Except it wasn’t. Because then, this: down in Guyana, hundreds of members of an intentional community named People’s Temple were murdered by their ruler and his lead acolytes. Now the Feds were interested in Synanon. They perceived a parallel between the Temple and Synanon, were worried about Synanon’s potential for similar violence, and wanted to know more about it. They contacted a professor who studied what she called “totalistic institutions.” She sent them two copies of my just published book.
A few days later, two FBI agents were sitting at my living room table. They were a matched pair of clichés. Each was tall and lean. Each had a close-cropped crew cut. Each wore a dark suit with thin lapels, a crisp white shirt, and a skinny black tie. They were polite and smart. They told me they had read my book cover to cover on their flight out from Washington and thanked me for relieving the boredom they usually felt when flying. “A real page turner” they said.
I thanked them for their kind words and served cups of coffee. The agents sat erect in their chairs, sipped and, over four hours, asked good questions about how Synanon was structured and how it worked.

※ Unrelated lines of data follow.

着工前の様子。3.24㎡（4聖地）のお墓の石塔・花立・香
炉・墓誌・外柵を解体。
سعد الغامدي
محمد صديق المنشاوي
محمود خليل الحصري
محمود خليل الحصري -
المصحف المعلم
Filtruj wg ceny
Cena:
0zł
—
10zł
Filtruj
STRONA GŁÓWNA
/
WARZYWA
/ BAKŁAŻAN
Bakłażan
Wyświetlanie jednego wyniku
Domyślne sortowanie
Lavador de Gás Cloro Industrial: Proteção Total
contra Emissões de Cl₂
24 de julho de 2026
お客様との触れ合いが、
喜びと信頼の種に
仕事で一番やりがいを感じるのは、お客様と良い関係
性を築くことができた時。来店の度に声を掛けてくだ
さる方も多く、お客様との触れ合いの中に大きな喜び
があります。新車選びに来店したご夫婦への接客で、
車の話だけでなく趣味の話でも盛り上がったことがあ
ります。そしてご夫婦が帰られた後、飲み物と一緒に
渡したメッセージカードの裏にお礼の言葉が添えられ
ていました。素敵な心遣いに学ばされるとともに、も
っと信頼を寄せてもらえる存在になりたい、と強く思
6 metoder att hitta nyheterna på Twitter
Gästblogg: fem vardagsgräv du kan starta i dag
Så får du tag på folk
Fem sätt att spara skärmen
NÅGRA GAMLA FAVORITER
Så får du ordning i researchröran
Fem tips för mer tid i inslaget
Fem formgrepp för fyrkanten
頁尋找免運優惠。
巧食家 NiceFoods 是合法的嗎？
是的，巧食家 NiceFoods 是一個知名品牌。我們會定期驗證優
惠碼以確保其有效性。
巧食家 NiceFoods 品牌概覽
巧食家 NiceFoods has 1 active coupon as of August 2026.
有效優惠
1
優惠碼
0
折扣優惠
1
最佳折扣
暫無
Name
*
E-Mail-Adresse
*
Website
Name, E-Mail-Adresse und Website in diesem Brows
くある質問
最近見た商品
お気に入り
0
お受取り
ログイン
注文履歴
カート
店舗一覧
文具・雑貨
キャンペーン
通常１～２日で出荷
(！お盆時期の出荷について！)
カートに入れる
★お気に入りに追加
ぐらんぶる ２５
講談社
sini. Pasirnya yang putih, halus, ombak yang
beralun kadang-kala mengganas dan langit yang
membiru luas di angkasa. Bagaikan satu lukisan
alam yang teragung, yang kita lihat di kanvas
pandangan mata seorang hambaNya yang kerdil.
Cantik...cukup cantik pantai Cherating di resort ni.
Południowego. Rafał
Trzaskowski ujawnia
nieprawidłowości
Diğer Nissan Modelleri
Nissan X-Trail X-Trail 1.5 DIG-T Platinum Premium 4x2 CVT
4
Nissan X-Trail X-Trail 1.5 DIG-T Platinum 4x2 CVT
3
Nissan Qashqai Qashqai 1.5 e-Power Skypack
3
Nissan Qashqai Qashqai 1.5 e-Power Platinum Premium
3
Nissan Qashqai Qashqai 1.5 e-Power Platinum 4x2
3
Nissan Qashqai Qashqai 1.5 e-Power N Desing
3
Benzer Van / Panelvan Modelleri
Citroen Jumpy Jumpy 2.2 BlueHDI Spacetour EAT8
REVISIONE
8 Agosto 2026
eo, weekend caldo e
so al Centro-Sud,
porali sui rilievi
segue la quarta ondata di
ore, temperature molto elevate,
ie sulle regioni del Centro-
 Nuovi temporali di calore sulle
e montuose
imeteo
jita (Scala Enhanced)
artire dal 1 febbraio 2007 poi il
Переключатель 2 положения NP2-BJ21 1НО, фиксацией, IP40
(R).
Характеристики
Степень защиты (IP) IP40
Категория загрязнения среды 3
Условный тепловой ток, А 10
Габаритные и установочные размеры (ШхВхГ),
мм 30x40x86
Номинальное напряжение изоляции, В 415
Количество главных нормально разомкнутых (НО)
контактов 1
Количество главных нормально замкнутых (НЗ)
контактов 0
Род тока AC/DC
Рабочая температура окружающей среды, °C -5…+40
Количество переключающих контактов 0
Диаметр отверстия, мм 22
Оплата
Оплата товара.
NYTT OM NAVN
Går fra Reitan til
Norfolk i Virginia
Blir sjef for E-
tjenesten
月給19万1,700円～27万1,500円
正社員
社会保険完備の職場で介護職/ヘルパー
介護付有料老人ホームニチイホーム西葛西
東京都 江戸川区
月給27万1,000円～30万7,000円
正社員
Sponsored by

They wanted to know about the in-the-Game and out-of-the-Game notion. I explained: Yep, a strict division exists for the rank-and-file in the community. Outside of the Game, you maintain civility. In it, you can attack your fellow community members with assurance that whatever you said in the Game, other than criticism of Synanon or Dederich, would be left behind outside of the Game. But for Dederich and the people who helped him run his corporation, the boundary between out-of-the-Game and in-the-Game disappeared. For them, it was a management tool. When Chuck Dederich issued a call to action in a Game and did so over and over, his executives backed his play and amplified his demands in and out of Games until the community got the message, whether that was “diet down to lean normal” or get out the word that “no one fucks with us.” The community called that kind of happening “the new position that was coming down.”
How did I know this? Because Dederich taught me to use the Game as a management tool when I was his representative putting Synanon onto the Cubic Day. The what!? asked the FBI guys. Ten days on, ten off I explained. They thought that sounded good. Beats the hell out of the FBI schedule, I imagine.
So, said the agents, we got it: Dederich’s defense that his talk in the Game about attacking the rattlesnake lawyer was just “Game talk,” that was bull. Yep, I answered, when he said over and over in a Game that he wanted something done, that meant he damn well wanted it done, rewards for the doers, woe to the resisters.
The agents thanked me and got up to leave. I said, “Before you go, one question for you, fellows.” I wanted to know, would our conversation lead to action or would it turn out to be a waste of time as the conversation with the California AG had been.
One of the agents turned. He smiled. He changed vernacular, shape shifting from government law guy to something else. I wondered if maybe before going straight arrow he’d had other inclinations, maybe been a bit of a ‘60’s utopian like myself? “Don’t worry, man,” he said. We got this stuff covered. These guys are toast.” I wish I could report that he said, “this garbage is going to the dump.” That would tie up my story nicely. He did not. But that’s what happened. The Feds hauled Synanon off to the dump. Sometimes, I regret that had to be.
A note to readers: Fifty years have passed since David and Sandra left Synanon and forty years since he wrote Paradise, Incorporated. Consequently, Garbage Man is based in part on aging memories. Knowing that memory can distort, David has done the best he can to validly represent the essence and the facts of Synanon during the time of his garbage runs. He welcomes corrections.